The setup that produced the run

  • Host: yangdongxu-desktop, Ubuntu 24.04, Linux 6.14, 20 vCPU, 30 GiB RAM
  • forkd built from demo/summary-show-in-flight (see PR #66)
  • Source rootfs: python:3.12-slim + requests, ~206 MiB
  • LLM: DeepSeek-V3 via SiliconFlow's OpenAI-compatible API
  • Task: "Plan a 2-day trip to Kyoto and Osaka. Use the tools to check weather and find places."

Headline numbers

Metric Value
Daemon-measured pause window 4007 ms (SATA SSD storage; see RESULTS-v0.2.md for 163 ms on tmpfs)
Memory image size 513 MiB
Grandchildren spawned 3
Steering hints applied 3 (one per child)
Network retries this run 0 (clean)
Per-agent token cost 1395–1546
Snapshot tag (auditable) langgraph-fork-1779037370

The divergence at a glance

Agent Hint Day-1 afternoon (Kyoto) Notable framing
parent (none — control) Nishiki Market ($$) baseline; no special framing
thorough "cultural depth, slow" Arashiyama Bamboo (free) replaced shopping w/ cultural-nature
minimal "daylight outside, no shopping" Arashiyama Bamboo (free) replaced shopping w/ outdoor
cost "avoid $$$, prefer free or $" Arashiyama Bamboo (free) + warning labels on $$ stops, explicit cost-optimization footer

Worth highlighting: the model wasn't told to "drop Nishiki Market" or "add Arashiyama". It chose to re-rank based on the hint. All three hinted children independently agreed on the substitution. Cost went further and added meta-commentary like "though dining options may be pricey" and an explicit "Cost Optimization" footer that the others didn't.

Full itineraries

See results-2026-05-18/summary.md for the auto-generated render of all four agents' final answers. Raw per-event JSONL is in the same directory.

What this validates

  1. The BRANCH primitive works on a real agent workload. 4 s pause, 0 errors, all 4 agents completed cleanly with their respective post-branch reasoning.
  2. In-guest agents are pause-blind. No socket errors, no timeouts at wake-up, no retries needed in this run. Same pattern we measured synthetically in bench/pause-window/RESULTS-v0.2.md, now confirmed on a real LLM agent.
  3. Hint-based perturbation post-branch is real. Each child's NEXT LLM call sees a different system message; the inherited conversation history + tool results stay the same. This is the cheapest faithful model of speculative parallel exploration on a stateful agent.

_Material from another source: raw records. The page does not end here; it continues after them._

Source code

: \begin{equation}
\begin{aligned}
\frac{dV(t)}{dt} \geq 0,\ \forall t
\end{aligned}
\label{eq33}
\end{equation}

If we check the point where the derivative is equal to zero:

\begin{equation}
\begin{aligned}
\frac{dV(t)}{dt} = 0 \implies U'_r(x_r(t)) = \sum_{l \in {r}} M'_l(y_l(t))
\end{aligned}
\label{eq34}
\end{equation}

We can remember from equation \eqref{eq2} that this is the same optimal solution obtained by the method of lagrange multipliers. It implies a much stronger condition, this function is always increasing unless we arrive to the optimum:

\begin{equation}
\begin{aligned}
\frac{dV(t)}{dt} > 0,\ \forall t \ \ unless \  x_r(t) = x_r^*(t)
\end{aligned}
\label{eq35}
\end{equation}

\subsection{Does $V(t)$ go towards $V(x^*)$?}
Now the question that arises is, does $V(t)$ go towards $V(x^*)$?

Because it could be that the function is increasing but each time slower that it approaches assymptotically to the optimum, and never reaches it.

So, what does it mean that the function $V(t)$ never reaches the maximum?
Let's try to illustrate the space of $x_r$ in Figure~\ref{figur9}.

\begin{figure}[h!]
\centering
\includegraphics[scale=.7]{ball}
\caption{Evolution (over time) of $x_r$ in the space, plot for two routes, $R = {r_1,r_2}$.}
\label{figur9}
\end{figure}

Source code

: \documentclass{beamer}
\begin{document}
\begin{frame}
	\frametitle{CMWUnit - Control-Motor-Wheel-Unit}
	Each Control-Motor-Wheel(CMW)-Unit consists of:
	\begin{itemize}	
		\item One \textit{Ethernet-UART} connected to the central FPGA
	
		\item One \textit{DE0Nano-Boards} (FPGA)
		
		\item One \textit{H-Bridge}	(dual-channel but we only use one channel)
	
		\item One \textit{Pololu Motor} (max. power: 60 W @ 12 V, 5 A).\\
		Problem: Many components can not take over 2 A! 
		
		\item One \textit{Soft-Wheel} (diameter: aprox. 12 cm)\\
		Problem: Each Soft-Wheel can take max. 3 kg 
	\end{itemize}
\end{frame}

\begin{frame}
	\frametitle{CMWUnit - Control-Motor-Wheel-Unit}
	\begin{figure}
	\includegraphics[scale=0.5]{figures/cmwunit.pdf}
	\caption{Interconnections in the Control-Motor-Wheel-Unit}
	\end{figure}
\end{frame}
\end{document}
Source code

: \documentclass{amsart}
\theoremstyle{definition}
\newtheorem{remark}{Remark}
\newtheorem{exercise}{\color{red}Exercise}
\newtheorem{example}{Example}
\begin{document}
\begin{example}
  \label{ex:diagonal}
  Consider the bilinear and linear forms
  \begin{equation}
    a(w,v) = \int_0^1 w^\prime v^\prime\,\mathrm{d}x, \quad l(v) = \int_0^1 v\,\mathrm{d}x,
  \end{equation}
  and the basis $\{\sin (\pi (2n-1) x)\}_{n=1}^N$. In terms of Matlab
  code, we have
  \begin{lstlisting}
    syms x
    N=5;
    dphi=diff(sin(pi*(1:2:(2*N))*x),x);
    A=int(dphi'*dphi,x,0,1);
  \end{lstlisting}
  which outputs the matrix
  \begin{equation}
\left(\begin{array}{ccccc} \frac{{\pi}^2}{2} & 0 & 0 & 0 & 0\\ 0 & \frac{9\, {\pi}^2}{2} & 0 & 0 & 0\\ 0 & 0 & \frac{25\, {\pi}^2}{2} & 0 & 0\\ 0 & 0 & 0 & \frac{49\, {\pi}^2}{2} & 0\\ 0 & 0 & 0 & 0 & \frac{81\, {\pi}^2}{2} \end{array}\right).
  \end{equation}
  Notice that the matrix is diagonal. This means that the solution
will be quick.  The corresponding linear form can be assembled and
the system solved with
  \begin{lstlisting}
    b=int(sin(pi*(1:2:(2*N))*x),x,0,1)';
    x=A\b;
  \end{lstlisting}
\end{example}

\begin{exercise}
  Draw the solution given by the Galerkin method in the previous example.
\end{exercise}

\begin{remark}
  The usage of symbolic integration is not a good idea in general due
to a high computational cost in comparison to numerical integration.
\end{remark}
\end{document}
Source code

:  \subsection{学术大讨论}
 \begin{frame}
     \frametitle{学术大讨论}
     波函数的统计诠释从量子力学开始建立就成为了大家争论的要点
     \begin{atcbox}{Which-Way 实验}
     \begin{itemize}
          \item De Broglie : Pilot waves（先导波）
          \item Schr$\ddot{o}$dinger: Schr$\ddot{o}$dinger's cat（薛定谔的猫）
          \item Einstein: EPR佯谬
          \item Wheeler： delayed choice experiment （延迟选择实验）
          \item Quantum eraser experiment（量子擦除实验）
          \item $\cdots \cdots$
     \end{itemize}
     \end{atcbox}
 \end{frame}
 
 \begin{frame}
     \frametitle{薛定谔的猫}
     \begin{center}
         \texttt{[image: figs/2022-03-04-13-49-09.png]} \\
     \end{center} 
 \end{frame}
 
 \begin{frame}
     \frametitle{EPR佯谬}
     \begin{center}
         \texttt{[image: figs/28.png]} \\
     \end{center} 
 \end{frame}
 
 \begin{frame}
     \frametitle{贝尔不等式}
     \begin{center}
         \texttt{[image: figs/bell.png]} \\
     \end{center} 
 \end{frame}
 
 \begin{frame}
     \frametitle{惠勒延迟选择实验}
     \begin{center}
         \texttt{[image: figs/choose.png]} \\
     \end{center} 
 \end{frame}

What the earlier run 9 shows (and what we learned from it)

The first end-to-end run (committed in results-2026-05-17/) used Qwen2.5-7B-Instruct. The mechanism worked but the model:

  • Had network retries on first call after restore (~90 s wall before reaching branch)
  • Occasionally emitted tool-call arguments as freeform content
  • Kept calling search_places past the point where it should have produced a final answer

The hint side-channel STILL worked — the children's in-flight think events showed clear divergence (e.g. minimal's "Nishiki Market - food, $" vs the original "food, $$" — model self-downgraded the price). But the answers came out messy.

The fix landed in PR #66:

  1. Default model bumped to DeepSeek-V3 (much better tool discipline)
  2. System prompt explicit about "use each tool at most twice, then stop calling tools"
  3. branch_after_step=2 (DeepSeek converges in 2 steps; the prior =3 was unreachable)
  4. summarize.py falls back to last think when no answer exists, so future flaky runs still tell a story

run-12 (2026-05-18) reflects all of those. Same mechanism, cleaner output.

Reproducing

export FORKD_URL=http://127.0.0.1:8889
export FORKD_TOKEN=$(cat /etc/forkd/token)
export SILICONFLOW_API_KEY=...
bash recipes/langgraph-react/demo.sh

recipes/langgraph-react/README.md has the detailed recipe + design notes.